- [YOUR OBJECTIVE]: Copy each line from the records below in which the word "Федеральной" is found.

- [SUPPLIED MATERIAL]:

[Start of Attachment]

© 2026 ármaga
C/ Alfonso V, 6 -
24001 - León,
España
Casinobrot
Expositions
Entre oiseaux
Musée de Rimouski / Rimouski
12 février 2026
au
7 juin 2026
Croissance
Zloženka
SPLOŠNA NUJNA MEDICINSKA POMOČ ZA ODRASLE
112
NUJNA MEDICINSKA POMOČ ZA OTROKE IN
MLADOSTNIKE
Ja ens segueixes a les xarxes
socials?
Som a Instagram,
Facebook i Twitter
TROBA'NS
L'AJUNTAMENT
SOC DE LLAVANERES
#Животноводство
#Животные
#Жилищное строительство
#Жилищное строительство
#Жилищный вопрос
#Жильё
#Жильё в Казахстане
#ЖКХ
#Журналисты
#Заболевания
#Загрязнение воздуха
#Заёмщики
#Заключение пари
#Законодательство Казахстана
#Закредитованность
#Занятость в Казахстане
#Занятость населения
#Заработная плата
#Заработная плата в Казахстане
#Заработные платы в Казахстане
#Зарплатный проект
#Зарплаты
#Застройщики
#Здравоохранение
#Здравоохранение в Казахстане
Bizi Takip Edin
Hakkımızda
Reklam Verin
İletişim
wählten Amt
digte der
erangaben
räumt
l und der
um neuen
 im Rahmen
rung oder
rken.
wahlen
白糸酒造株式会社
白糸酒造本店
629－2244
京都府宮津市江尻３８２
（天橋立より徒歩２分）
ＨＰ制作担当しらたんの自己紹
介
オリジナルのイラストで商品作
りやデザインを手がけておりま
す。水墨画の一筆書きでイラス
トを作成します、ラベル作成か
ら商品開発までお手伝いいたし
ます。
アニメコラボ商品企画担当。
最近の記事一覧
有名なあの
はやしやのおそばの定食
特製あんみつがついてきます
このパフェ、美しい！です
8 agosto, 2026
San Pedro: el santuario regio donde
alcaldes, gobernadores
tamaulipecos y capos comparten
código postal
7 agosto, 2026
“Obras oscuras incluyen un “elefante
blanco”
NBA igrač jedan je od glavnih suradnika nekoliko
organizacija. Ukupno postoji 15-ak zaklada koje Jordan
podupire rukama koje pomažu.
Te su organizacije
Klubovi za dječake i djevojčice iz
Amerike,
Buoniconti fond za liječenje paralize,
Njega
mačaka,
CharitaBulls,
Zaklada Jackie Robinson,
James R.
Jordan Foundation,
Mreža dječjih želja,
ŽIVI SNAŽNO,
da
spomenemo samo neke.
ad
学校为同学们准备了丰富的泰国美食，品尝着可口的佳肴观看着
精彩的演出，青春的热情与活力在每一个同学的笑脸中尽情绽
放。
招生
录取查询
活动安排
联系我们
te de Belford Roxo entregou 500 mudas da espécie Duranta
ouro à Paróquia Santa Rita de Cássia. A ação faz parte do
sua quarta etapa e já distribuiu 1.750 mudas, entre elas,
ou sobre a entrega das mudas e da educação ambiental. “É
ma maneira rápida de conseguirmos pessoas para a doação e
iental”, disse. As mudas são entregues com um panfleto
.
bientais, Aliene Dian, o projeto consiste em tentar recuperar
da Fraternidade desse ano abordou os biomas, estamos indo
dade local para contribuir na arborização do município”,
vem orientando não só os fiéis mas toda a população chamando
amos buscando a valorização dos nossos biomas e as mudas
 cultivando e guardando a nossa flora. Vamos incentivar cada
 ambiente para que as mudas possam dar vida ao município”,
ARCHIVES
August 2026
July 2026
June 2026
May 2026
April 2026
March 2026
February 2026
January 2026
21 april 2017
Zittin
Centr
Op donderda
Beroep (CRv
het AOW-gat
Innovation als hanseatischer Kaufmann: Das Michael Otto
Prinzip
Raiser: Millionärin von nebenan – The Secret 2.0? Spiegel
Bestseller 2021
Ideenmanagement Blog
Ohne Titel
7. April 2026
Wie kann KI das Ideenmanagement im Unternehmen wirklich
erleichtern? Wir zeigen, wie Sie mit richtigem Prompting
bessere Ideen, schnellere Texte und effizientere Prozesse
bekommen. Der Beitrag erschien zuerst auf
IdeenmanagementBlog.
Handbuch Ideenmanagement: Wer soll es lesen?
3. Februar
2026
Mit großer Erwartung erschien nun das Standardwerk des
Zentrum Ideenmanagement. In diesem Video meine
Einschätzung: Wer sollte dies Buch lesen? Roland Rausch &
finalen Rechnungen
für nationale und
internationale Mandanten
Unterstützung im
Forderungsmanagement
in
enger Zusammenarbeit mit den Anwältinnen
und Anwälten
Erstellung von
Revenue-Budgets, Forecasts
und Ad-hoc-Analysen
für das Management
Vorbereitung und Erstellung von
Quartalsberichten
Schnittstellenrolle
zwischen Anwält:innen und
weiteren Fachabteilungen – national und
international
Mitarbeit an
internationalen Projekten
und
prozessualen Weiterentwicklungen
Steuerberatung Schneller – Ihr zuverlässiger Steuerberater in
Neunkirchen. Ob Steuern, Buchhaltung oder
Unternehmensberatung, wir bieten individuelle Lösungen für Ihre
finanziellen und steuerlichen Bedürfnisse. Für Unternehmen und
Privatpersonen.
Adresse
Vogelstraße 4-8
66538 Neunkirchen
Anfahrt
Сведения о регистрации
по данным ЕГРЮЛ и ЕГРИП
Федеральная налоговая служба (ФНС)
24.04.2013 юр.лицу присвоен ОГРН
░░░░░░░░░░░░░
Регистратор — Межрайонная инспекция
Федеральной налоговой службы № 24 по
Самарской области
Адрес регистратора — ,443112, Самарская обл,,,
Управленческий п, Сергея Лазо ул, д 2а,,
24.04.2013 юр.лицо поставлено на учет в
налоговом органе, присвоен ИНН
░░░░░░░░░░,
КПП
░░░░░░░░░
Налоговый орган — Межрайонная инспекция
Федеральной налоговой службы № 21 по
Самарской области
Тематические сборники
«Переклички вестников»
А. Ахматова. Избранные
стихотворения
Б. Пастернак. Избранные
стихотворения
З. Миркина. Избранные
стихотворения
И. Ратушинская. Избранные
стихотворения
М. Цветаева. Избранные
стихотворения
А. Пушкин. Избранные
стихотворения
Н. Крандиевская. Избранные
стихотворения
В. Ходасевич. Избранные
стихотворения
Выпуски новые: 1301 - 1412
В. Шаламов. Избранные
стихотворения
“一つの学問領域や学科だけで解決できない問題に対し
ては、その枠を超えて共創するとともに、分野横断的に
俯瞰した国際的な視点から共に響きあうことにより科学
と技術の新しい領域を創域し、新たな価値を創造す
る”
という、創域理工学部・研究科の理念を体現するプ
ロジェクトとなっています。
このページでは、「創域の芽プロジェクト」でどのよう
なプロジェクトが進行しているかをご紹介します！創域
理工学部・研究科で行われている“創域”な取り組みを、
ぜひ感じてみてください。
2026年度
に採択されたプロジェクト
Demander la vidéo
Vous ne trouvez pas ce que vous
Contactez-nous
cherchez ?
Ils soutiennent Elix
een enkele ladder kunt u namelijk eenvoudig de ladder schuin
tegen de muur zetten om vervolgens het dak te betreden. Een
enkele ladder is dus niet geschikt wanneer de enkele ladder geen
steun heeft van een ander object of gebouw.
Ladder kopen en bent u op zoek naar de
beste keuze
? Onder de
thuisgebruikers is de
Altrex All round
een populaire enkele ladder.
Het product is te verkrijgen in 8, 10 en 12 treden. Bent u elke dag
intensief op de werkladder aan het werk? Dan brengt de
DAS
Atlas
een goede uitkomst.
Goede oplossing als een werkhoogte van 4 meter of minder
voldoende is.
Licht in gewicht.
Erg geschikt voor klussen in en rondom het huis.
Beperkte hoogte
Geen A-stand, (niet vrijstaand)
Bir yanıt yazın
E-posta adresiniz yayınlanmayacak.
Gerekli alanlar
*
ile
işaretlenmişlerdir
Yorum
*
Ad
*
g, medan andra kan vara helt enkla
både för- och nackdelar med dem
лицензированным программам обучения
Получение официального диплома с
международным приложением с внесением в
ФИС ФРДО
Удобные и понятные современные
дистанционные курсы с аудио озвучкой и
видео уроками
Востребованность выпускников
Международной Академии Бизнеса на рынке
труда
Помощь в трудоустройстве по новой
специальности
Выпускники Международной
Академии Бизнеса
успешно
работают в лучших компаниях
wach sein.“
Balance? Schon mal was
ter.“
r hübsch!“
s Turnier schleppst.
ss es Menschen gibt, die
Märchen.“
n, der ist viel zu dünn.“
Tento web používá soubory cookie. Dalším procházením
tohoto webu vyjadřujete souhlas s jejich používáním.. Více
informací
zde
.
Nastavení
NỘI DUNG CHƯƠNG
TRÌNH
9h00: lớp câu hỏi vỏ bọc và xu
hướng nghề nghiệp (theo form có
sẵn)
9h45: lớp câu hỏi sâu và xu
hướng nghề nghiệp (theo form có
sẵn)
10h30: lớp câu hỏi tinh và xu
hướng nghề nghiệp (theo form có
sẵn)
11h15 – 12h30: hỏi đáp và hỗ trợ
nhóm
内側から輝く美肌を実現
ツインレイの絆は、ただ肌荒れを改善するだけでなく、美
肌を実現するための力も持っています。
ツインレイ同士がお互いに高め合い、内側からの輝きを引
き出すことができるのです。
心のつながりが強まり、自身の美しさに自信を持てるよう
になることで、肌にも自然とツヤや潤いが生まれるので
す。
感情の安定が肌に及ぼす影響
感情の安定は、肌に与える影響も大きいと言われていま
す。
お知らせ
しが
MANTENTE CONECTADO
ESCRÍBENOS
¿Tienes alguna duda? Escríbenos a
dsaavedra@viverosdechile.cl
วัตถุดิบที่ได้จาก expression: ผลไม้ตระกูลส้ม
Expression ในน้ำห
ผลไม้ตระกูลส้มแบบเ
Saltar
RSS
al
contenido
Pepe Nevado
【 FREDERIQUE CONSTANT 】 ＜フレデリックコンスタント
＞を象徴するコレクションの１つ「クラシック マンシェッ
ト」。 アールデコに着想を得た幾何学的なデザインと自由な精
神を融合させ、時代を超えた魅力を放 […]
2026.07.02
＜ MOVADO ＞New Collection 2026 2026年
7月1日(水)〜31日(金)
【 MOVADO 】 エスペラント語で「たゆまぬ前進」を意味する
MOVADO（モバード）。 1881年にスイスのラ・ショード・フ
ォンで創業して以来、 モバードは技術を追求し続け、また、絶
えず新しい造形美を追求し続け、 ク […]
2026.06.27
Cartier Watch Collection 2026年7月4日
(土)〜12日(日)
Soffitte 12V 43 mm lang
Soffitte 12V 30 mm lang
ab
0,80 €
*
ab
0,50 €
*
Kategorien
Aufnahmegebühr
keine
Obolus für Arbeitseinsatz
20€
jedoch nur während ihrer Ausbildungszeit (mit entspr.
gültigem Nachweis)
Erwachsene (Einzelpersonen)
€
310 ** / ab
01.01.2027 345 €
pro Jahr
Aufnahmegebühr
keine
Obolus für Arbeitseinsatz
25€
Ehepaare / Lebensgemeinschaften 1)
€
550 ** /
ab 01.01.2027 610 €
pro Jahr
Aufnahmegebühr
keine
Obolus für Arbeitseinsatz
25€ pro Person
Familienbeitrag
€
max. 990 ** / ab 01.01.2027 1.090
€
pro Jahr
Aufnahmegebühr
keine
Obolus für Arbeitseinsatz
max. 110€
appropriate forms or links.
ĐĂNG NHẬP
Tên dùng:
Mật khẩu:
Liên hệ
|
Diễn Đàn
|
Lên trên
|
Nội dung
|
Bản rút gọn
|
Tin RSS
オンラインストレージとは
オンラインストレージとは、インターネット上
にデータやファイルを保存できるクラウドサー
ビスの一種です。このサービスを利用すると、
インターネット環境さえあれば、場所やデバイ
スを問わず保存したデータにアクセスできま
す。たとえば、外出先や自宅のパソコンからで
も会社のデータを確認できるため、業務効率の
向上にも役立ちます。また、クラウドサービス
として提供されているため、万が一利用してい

[End of Attachment]

- [ANSWER SPACE]:
Федеральной налоговой службы № 24 по
Федеральной налоговой службы № 21 по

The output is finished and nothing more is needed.